Ainsi, depuis le 11 juillet 2008, je me trouve à Ankara pour m’occuper de la communauté catholique internationale et pour coordonner le JRS (Jesuit Refugee Service) de la Turquie. En collaborant avec l’UNHCR, nous essayons d’aider les 18 000 réfugiés qui se sont inscrits auprès de l’Organisation des Nations Unis. Nous nous occupons surtout des familles nombreuses en offrant des leçons d’anglais, une petite aide financière, une aide médicale et un service d’écoute.

50 ans de vie religieuse… qu’est-ce que cela signifie pour vous aujourd’hui ?

Mes 50 ans de vie religieuse m’ont vu voyager pas mal et travailler dans différentes situations. Mon amour pour la Compagnie m’a fait que grandir, parce qu’elle a fait de moi ce que je suis aujourd’hui et m’a donné l’occasion de réaliser jusqu’ici le désir initial de partager tout ce que j’ai reçu de Dieu et de la vie avec ceux qui en ont moins reçu.
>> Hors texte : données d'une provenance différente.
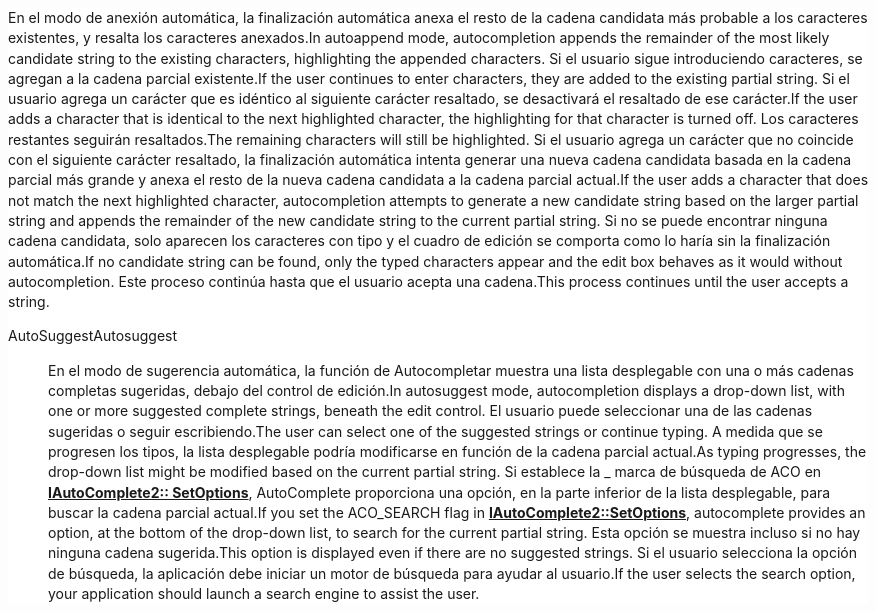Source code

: <span data-ttu-id="38a08-121">En el modo de anexión automática, la finalización automática anexa el resto de la cadena candidata más probable a los caracteres existentes, y resalta los caracteres anexados.</span><span class="sxs-lookup"><span data-stu-id="38a08-121">In autoappend mode, autocompletion appends the remainder of the most likely candidate string to the existing characters, highlighting the appended characters.</span></span> <span data-ttu-id="38a08-122">Si el usuario sigue introduciendo caracteres, se agregan a la cadena parcial existente.</span><span class="sxs-lookup"><span data-stu-id="38a08-122">If the user continues to enter characters, they are added to the existing partial string.</span></span> <span data-ttu-id="38a08-123">Si el usuario agrega un carácter que es idéntico al siguiente carácter resaltado, se desactivará el resaltado de ese carácter.</span><span class="sxs-lookup"><span data-stu-id="38a08-123">If the user adds a character that is identical to the next highlighted character, the highlighting for that character is turned off.</span></span> <span data-ttu-id="38a08-124">Los caracteres restantes seguirán resaltados.</span><span class="sxs-lookup"><span data-stu-id="38a08-124">The remaining characters will still be highlighted.</span></span> <span data-ttu-id="38a08-125">Si el usuario agrega un carácter que no coincide con el siguiente carácter resaltado, la finalización automática intenta generar una nueva cadena candidata basada en la cadena parcial más grande y anexa el resto de la nueva cadena candidata a la cadena parcial actual.</span><span class="sxs-lookup"><span data-stu-id="38a08-125">If the user adds a character that does not match the next highlighted character, autocompletion attempts to generate a new candidate string based on the larger partial string and appends the remainder of the new candidate string to the current partial string.</span></span> <span data-ttu-id="38a08-126">Si no se puede encontrar ninguna cadena candidata, solo aparecen los caracteres con tipo y el cuadro de edición se comporta como lo haría sin la finalización automática.</span><span class="sxs-lookup"><span data-stu-id="38a08-126">If no candidate string can be found, only the typed characters appear and the edit box behaves as it would without autocompletion.</span></span> <span data-ttu-id="38a08-127">Este proceso continúa hasta que el usuario acepta una cadena.</span><span class="sxs-lookup"><span data-stu-id="38a08-127">This process continues until the user accepts a string.</span></span>

</dd> <dt>

<span data-ttu-id="38a08-128"><span id="Autosuggest"></span><span id="autosuggest"></span><span id="AUTOSUGGEST"></span>AutoSuggest</span><span class="sxs-lookup"><span data-stu-id="38a08-128"><span id="Autosuggest"></span><span id="autosuggest"></span><span id="AUTOSUGGEST"></span>Autosuggest</span></span>
</dt> <dd>

<span data-ttu-id="38a08-129">En el modo de sugerencia automática, la función de Autocompletar muestra una lista desplegable con una o más cadenas completas sugeridas, debajo del control de edición.</span><span class="sxs-lookup"><span data-stu-id="38a08-129">In autosuggest mode, autocompletion displays a drop-down list, with one or more suggested complete strings, beneath the edit control.</span></span> <span data-ttu-id="38a08-130">El usuario puede seleccionar una de las cadenas sugeridas o seguir escribiendo.</span><span class="sxs-lookup"><span data-stu-id="38a08-130">The user can select one of the suggested strings or continue typing.</span></span> <span data-ttu-id="38a08-131">A medida que se progresen los tipos, la lista desplegable podría modificarse en función de la cadena parcial actual.</span><span class="sxs-lookup"><span data-stu-id="38a08-131">As typing progresses, the drop-down list might be modified based on the current partial string.</span></span> <span data-ttu-id="38a08-132">Si establece la \_ marca de búsqueda de ACO en [**IAutoComplete2:: SetOptions**](/windows/desktop/api/Shldisp/nf-shldisp-iautocomplete2-setoptions), AutoComplete proporciona una opción, en la parte inferior de la lista desplegable, para buscar la cadena parcial actual.</span><span class="sxs-lookup"><span data-stu-id="38a08-132">If you set the ACO\_SEARCH flag in [**IAutoComplete2::SetOptions**](/windows/desktop/api/Shldisp/nf-shldisp-iautocomplete2-setoptions), autocomplete provides an option, at the bottom of the drop-down list, to search for the current partial string.</span></span> <span data-ttu-id="38a08-133">Esta opción se muestra incluso si no hay ninguna cadena sugerida.</span><span class="sxs-lookup"><span data-stu-id="38a08-133">This option is displayed even if there are no suggested strings.</span></span> <span data-ttu-id="38a08-134">Si el usuario selecciona la opción de búsqueda, la aplicación debe iniciar un motor de búsqueda para ayudar al usuario.</span><span class="sxs-lookup"><span data-stu-id="38a08-134">If the user selects the search option, your application should launch a search engine to assist the user.</span></span>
En 50 ans de vie religieuse dans la Compagnie je crois que j’ai désormais perdu le romantisme adolescent, mais pas l’enthousiasme et le désir de parler à tous de l’amour infini et inconditionnel du Père. Toutes ces années m’ont aussi aidé à découvrir mes faiblesses, mes fautes et mes erreurs, mais à travers tout cela j’ai pu découvrir encore plus l’amour gratuit de Dieu. « C’est pourquoi, comme dit St Paul, je me complais dans les faiblesses, dans les outrages… et les angoisses endurées pour le Christ ; car lorsque je suis faible, c’est alors que je suis fort » (2 Cor. 12, 10).